1: Twitter is Great for Research

It all started when I asked twitter this question: “How long do you think it would take the world to notice if everyone in a state went to sleep at 2am and died?” The answers brought up things I had not considered in my personal answer: Is it a border state? Does it have a military base? A nuclear power plant? An international airport? Is it a flyover state where distribution centers live? After taking in these options, along with population density, we came up with an answer that gave me the basis for NEVER LET ME SLEEP.

As a bonus, one of my medically-minded twitter followers contacted me with a plausible reason that would cause people to go to sleep, then die. It never comes up in the book, but I know the answer if asked.

2: Primary Sources are Even Better for Research

The internet is great for research but it will never replace the value of going to a primary source. I contacted my local FEMA PR person to ask what FEMA would do in the case of the world losing contact with a state. The answer was enlightening. I spent time talking to a medical professional about the medical aspects of the second Melissa Allen book and she saved me from making a complete fool of myself. My protagonist is a teenager with mental illness. I spent time talking with several people who lived the kind of life Melissa lived and got the inside, real answers of what the life of a functioning young adult with a medicated mental illness is like. My book would not have had those realistic details without going to a primary source.  No matter what your book is about, it will always benefit with primary source based research.

3: “Wouldn’t it suck if…” is the Author’s Best Tool

Multiple times while I was writing NEVER LET ME SLEEP, I thought “Wouldn’t it suck if X happened right now?” Stuff I hadn’t planned. Stuff that would make Melissa’s life that much more difficult. Stuff that I immediately wrote and updated my outline because, sometimes, the complication really complicated Melissa’s life and my story. But, because of all those “Wouldn’t it suck” moments, the story is better for them and moves at a much more active pace.

4: Google Street View is Awesome

I have never been to Onida, South Dakota. But I know the town’s layout. I know how the streets line up with each other. I know what the houses and businesses look like. Google Street View allowed me to walk the town over and over for months while I was writing NEVER LET ME SLEEP. To stop and look at the sign in the yard of a small house that turned out to be a walk-in medical clinic. To find exactly the right place for Melissa to glimpse the monsters for the first time. To see which houses were two story and which weren’t so I could put Melissa’s house in the correct part of town. Google Street View is a wonderful tool to visit places you’ve never been and get a feel of the landscape around you.

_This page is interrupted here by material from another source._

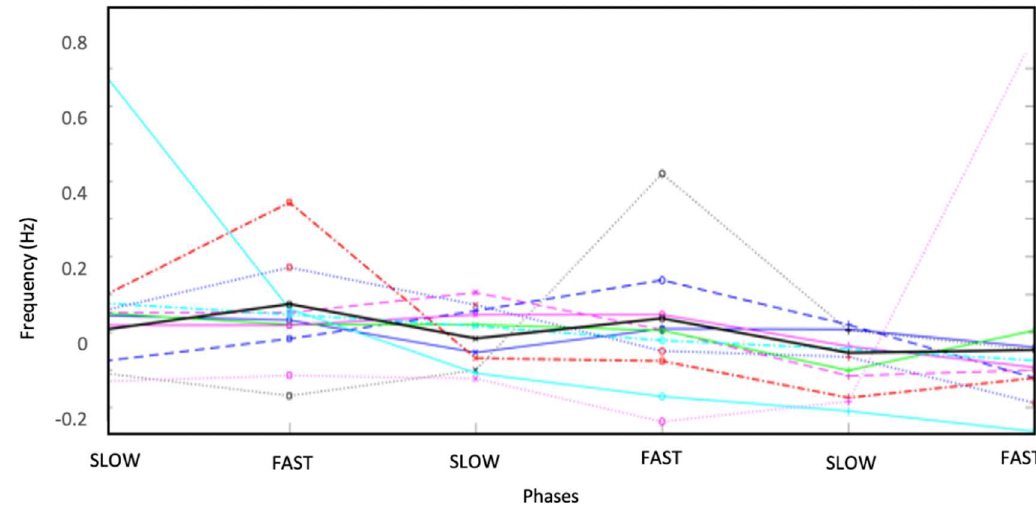
16 of 25 Figure 10. Top plot: Breathing frequency of the virtual human during a single pilot trial. Bottom plot: Example breathing recording from a human participant. Findings Twelve university students participated in the pilot study (10 males and 2 females). The participants were contacted via emails. To assess the influence of the VH breathing behaviour on the participants, we calculated the participants’ breathing frequency for each of the six phases of the trial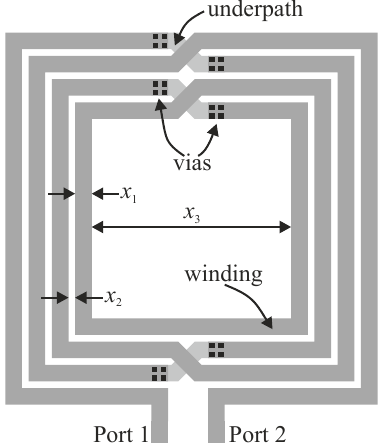
Figure 4. Layout of the four-turn integrated on-chip inductor.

5: Sometimes the Protagonist Dictates the Novel’s Ending

NEVER LET ME SLEEP was supposed to be a one-off novel. I’d left Melissa in an ambiguous place, wondering if everything had happened was real or if it was all in her not inconsiderable imagination. Melissa wouldn’t let me do that. After I’d written “The End” I kept thinking about her and she kept railing at me about how this wasn’t going to be the way her story ended, dammit. I’d never had a story or a protagonist flat out tell me, “This is not it. There’s more to the story,” before. It was a strange and interesting place to be. So, I wrote a new ending. One that would allow me to get some rest and to stop thinking about Melissa Allen for a little while.

***

Jennifer Brozek is a Hugo Award-nominated editor and an award-winning author. She has worked in the publishing industry since 2004. With the number of different projects she juggles at one time, Jennifer is often considered a Renaissance woman, but prefers to be known as a wordslinger and optimist.